In 320, Licinius reneged on the religious freedom promised by the Edict of Milan in 313 and began to oppress Christians anew. It became a challenge to Constantine in the west, climaxing in the great civil war of 324. Licinius, aided by Goth mercenaries, represented the past and the ancient Pagan faiths. Constantine and his Franks marched under the standard of the labarum, and both sides saw the battle in religious terms. Supposedly outnumbered but fired by their zeal, Constantine's army emerged victorious in the Battle of Adrianople.

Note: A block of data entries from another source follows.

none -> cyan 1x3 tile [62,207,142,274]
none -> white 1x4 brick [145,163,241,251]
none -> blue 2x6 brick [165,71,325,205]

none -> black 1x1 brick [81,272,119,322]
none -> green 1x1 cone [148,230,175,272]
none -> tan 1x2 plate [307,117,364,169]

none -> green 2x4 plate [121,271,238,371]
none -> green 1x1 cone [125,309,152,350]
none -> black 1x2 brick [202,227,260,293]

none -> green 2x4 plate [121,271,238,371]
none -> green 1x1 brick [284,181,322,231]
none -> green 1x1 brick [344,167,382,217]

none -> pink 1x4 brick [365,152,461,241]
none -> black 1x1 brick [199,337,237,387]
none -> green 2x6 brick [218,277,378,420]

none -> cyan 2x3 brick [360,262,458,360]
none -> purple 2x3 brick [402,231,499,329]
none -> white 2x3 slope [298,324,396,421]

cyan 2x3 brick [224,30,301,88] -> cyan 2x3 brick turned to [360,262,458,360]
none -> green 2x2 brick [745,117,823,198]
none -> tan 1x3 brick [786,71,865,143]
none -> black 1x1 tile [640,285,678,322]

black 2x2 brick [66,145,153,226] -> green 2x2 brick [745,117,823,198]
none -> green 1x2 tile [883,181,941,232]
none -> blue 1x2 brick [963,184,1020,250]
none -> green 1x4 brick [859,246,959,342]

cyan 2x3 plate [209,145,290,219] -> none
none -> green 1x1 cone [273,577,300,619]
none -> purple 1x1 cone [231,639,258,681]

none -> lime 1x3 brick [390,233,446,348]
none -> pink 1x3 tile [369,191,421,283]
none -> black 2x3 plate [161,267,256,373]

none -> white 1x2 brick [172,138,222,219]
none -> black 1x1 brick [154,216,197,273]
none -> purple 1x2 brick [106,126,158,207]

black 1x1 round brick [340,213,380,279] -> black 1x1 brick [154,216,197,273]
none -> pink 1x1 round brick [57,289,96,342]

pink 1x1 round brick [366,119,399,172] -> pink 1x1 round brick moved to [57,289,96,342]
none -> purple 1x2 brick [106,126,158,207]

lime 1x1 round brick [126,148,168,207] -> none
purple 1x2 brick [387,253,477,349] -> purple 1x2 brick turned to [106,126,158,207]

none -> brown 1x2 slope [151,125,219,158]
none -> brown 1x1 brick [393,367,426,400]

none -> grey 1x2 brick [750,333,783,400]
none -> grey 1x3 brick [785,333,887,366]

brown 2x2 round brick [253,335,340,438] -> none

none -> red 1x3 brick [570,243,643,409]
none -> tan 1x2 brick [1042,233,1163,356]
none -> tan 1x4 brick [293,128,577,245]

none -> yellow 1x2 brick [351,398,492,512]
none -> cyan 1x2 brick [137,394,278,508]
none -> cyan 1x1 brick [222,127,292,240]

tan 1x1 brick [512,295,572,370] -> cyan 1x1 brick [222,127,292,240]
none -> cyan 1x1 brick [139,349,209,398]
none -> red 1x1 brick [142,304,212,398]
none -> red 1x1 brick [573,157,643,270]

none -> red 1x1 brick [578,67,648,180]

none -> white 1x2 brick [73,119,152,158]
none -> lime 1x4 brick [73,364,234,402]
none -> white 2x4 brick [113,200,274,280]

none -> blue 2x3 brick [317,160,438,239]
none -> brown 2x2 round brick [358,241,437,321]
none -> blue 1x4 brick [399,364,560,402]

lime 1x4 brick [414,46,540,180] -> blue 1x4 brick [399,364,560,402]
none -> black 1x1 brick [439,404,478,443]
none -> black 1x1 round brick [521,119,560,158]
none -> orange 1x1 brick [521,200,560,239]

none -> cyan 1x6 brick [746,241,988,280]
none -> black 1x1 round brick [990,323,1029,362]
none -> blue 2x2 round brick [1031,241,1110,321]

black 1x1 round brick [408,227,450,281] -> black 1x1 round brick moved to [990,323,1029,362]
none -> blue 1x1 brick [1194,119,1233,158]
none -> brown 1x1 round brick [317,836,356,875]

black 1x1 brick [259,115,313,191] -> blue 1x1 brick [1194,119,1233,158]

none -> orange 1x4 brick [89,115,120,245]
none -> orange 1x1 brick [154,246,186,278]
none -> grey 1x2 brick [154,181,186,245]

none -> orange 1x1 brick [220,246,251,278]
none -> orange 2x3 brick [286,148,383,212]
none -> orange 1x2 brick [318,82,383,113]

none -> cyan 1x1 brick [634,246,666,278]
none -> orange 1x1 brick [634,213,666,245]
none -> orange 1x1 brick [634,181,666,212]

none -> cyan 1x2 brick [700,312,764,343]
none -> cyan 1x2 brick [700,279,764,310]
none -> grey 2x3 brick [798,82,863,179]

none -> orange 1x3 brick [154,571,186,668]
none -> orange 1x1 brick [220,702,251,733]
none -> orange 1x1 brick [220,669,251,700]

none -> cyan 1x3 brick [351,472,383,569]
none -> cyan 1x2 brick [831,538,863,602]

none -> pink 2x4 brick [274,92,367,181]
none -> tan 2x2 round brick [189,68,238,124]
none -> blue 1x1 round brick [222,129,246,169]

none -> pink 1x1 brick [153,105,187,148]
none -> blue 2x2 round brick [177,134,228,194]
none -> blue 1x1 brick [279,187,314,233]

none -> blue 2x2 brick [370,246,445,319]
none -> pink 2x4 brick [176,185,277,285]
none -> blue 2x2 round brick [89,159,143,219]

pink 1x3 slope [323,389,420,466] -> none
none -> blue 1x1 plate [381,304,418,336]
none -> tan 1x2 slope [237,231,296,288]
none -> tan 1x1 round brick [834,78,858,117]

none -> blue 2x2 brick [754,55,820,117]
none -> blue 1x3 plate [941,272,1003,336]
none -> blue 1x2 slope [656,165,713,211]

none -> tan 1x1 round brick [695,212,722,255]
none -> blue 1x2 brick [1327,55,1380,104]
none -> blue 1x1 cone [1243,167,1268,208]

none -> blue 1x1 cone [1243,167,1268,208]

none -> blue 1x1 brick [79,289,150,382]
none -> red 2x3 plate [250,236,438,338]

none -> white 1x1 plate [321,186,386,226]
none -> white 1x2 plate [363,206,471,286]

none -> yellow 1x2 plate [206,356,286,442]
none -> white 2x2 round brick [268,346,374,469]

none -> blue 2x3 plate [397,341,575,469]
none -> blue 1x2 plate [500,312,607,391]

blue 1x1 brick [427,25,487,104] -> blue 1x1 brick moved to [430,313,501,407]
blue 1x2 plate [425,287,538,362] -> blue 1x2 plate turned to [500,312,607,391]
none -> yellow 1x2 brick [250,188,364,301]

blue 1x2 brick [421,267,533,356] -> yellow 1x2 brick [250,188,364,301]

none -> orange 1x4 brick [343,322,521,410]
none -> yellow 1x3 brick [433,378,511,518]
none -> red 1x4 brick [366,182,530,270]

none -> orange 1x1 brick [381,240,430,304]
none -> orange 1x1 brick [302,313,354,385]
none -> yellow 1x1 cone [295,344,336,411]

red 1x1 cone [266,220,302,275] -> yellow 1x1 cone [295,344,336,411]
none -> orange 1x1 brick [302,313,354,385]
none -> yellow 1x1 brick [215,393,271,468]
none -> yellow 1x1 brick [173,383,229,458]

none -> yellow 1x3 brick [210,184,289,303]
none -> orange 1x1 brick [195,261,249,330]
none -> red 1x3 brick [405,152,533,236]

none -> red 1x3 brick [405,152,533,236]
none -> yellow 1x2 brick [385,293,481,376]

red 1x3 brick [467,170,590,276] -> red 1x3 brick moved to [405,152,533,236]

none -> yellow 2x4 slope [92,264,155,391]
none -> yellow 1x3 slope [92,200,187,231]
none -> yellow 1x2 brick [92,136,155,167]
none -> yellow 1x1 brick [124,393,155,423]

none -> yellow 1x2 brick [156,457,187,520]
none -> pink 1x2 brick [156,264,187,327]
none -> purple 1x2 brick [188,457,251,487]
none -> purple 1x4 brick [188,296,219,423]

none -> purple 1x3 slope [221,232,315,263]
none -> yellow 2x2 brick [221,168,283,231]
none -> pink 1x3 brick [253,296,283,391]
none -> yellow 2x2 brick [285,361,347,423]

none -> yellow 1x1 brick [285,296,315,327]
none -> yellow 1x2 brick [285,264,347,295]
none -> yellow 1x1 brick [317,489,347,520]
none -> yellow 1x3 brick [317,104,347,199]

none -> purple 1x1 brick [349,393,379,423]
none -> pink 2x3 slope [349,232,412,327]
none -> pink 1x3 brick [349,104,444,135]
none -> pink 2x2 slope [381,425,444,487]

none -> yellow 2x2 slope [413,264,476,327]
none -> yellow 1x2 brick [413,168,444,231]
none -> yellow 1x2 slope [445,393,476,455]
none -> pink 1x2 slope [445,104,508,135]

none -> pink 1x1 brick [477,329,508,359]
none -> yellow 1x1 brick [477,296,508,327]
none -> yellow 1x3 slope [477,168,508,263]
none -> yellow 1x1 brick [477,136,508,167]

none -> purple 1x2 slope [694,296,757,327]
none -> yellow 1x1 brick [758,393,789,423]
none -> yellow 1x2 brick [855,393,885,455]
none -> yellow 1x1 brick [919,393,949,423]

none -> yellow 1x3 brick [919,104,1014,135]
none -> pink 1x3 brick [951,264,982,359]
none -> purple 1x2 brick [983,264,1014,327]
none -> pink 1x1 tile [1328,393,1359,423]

Licinius fled across the Bosphorus and appointed Martius Martinianus, the commander of his bodyguard, as Caesar, but Constantine next won the Battle of the Hellespont, and finally the Battle of Chrysopolis on 18 September 324. Licinius and Martinianus surrendered to Constantine at Nicomedia on the promise their lives would be spared: they were sent to live as private citizens in Thessalonica and Cappadocia respectively, but in 325 Constantine accused Licinius of plotting against him and had them both arrested and hanged; Licinius's son (the son of Constantine's half-sister) was also eradicated. Thus Constantine became the sole emperor of the Roman Empire, ending the civil wars of the Tetrarchy.